**Data below:**
-------

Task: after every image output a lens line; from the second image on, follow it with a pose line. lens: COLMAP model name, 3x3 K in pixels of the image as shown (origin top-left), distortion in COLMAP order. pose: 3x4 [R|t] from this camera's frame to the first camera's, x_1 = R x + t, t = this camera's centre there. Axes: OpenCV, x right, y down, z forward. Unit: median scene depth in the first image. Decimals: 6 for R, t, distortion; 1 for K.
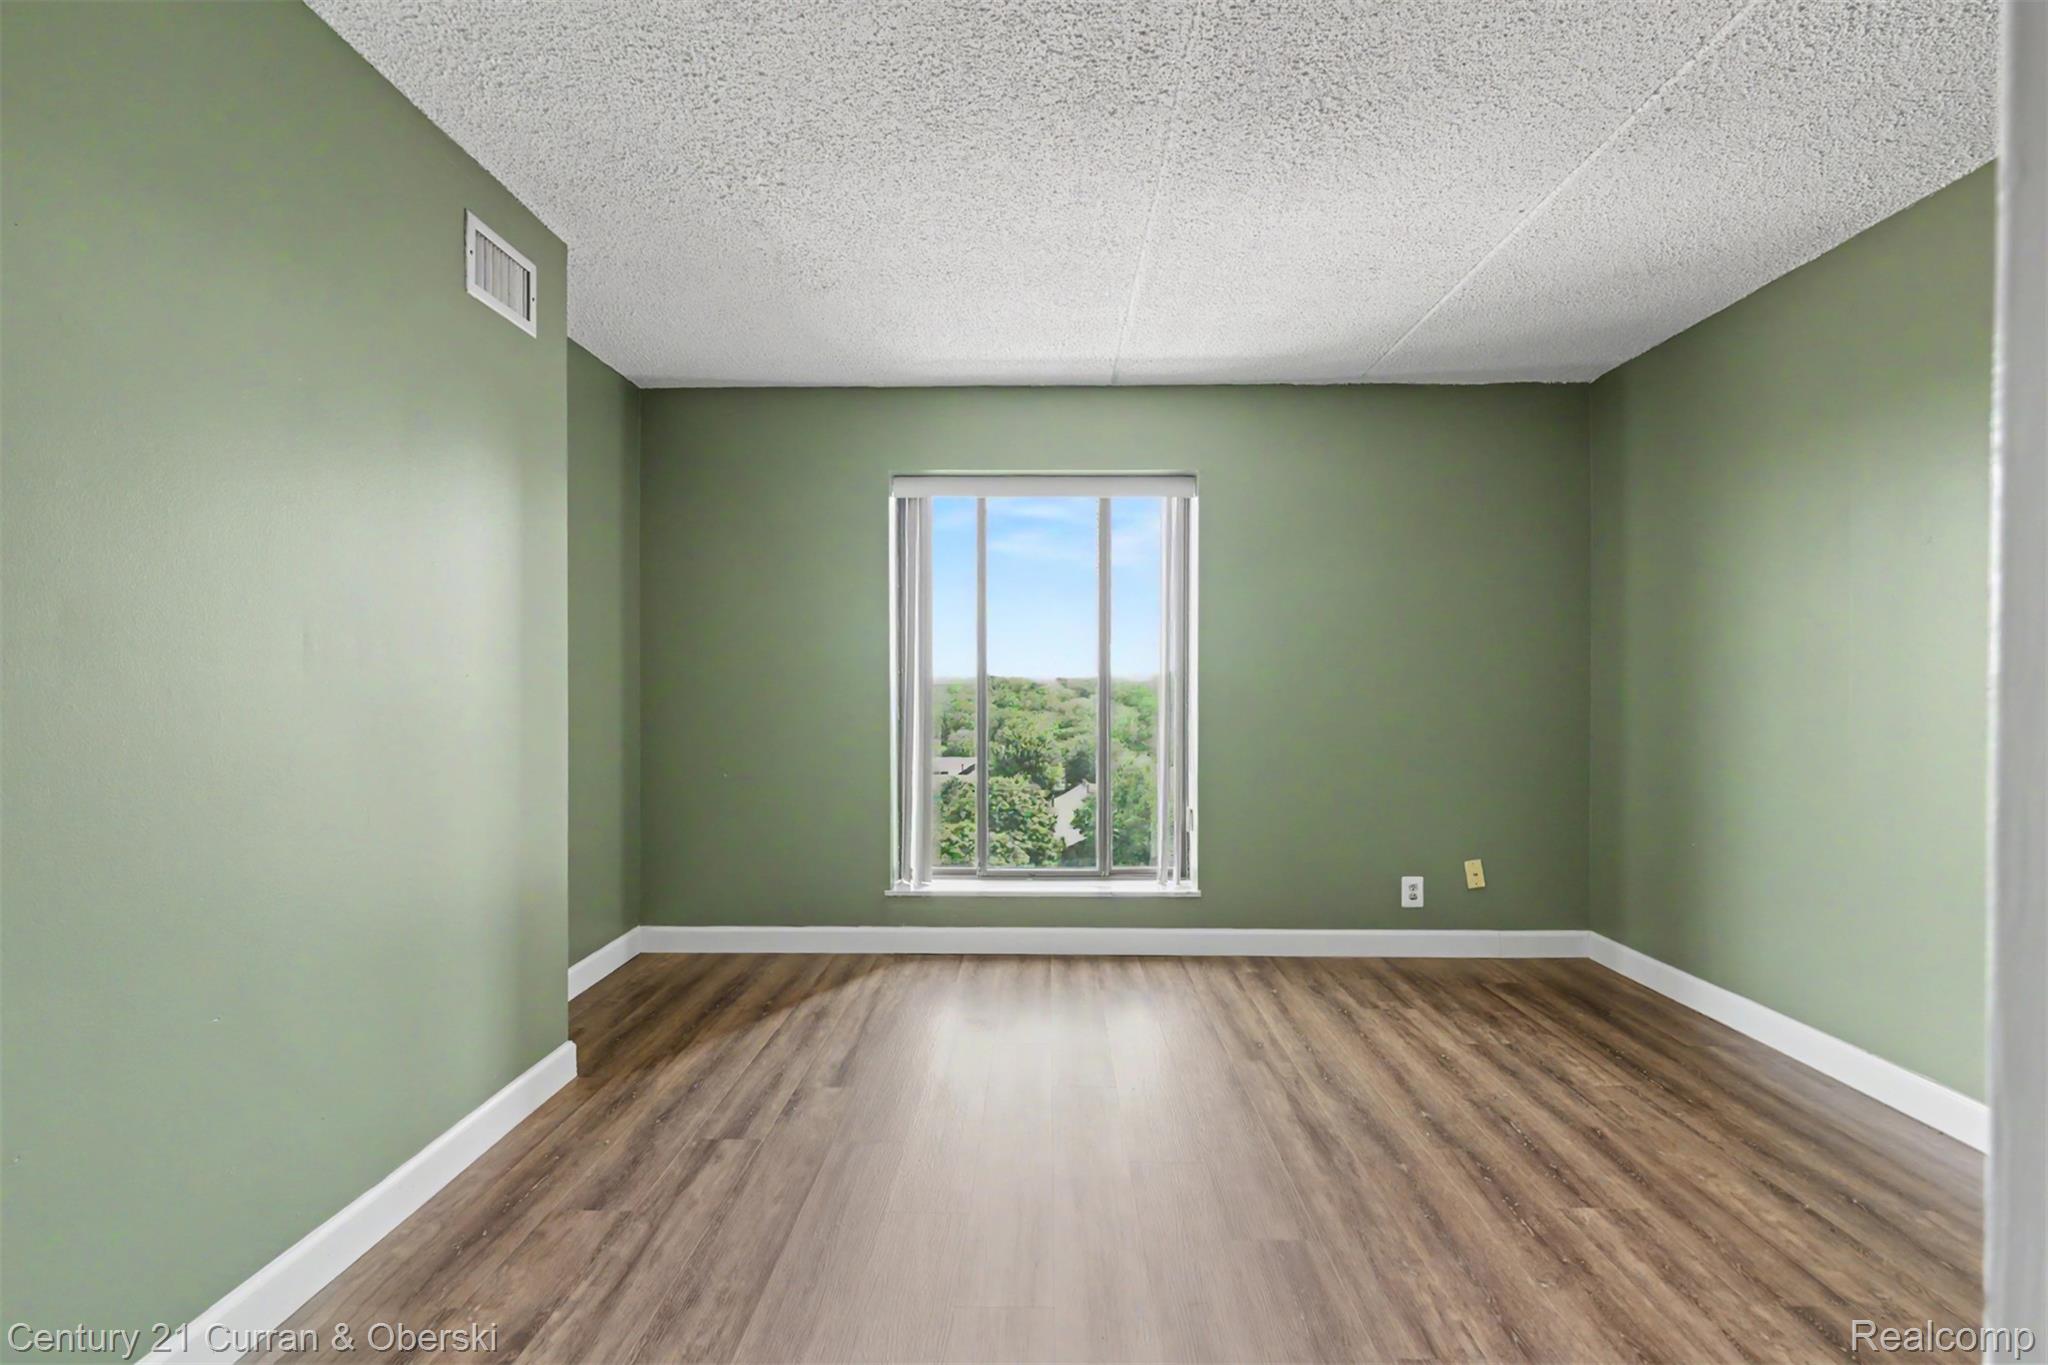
lens RADIAL K [[895.8, 0, 1039.7], [0, 895.8, 693.7], [0, 0, 1]] dist [0.006402, -0.000002]
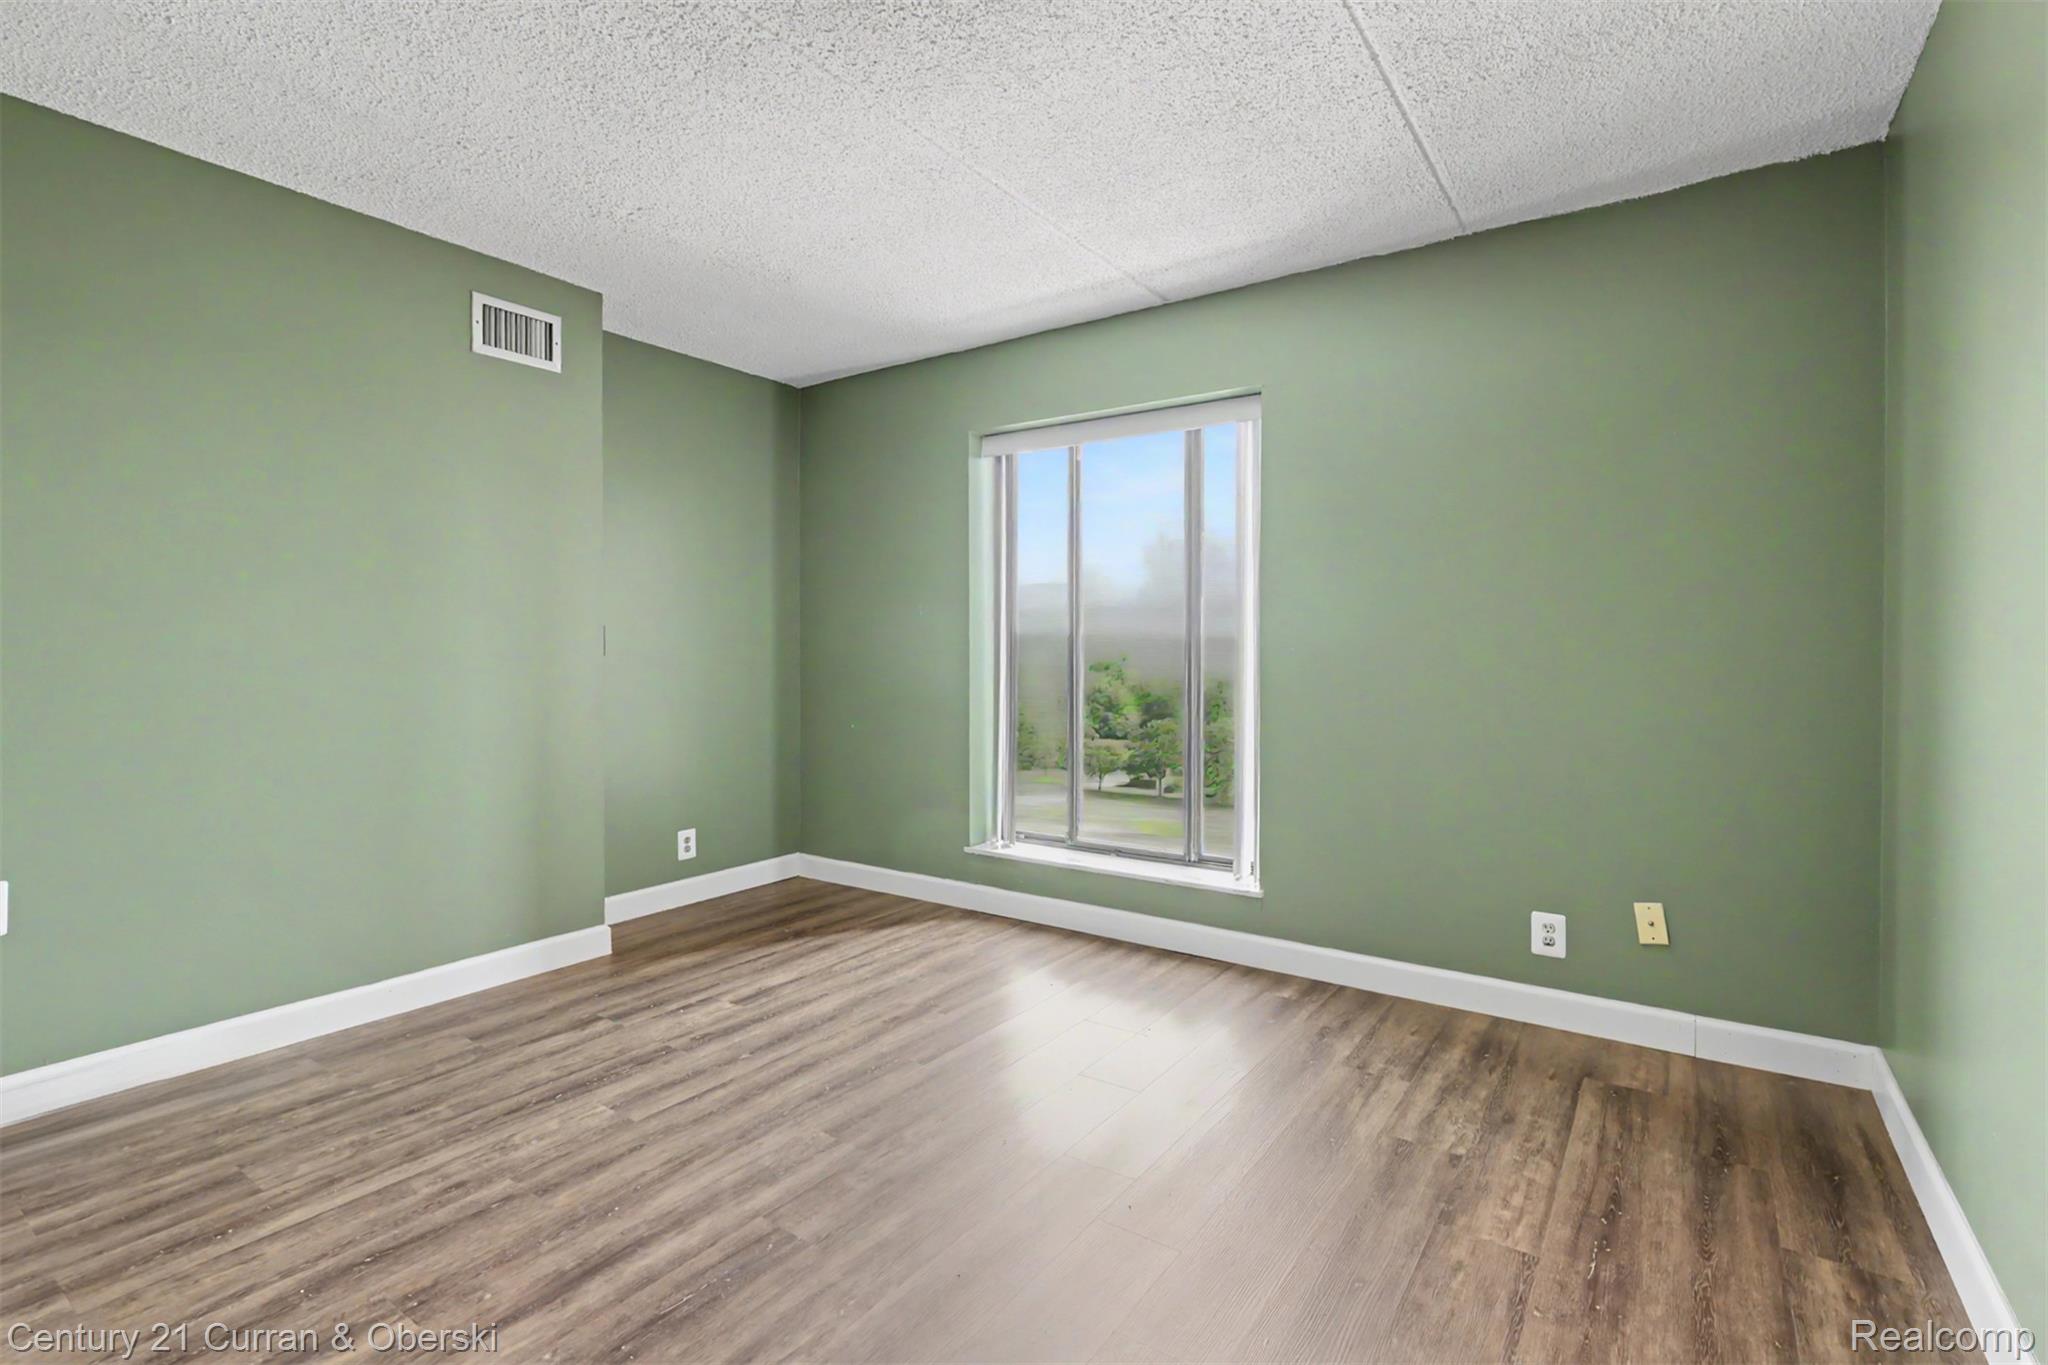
lens RADIAL K [[937.8, 0, 1047.7], [0, 937.8, 680.2], [0, 0, 1]] dist [0.001594, 0.000231]
pose [[0.832446, 0.016740, -0.553853, 0.601870], [-0.005008, 0.999730, 0.022690, 0.006740], [0.554083, -0.016115, 0.832305, 0.205523]]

-------

**Your task:** Please print every line of the data above verbatim, leaving out the pictures.

**Result of this exercise:**
Task: after every image output a lens line; from the second image on, follow it with a pose line. lens: COLMAP model name, 3x3 K in pixels of the image as shown (origin top-left), distortion in COLMAP order. pose: 3x4 [R|t] from this camera's frame to the first camera's, x_1 = R x + t, t = this camera's centre there. Axes: OpenCV, x right, y down, z forward. Unit: median scene depth in the first image. Decimals: 6 for R, t, distortion; 1 for K.
lens RADIAL K [[895.8, 0, 1039.7], [0, 895.8, 693.7], [0, 0, 1]] dist [0.006402, -0.000002]
lens RADIAL K [[937.8, 0, 1047.7], [0, 937.8, 680.2], [0, 0, 1]] dist [0.001594, 0.000231]
pose [[0.832446, 0.016740, -0.553853, 0.601870], [-0.005008, 0.999730, 0.022690, 0.006740], [0.554083, -0.016115, 0.832305, 0.205523]]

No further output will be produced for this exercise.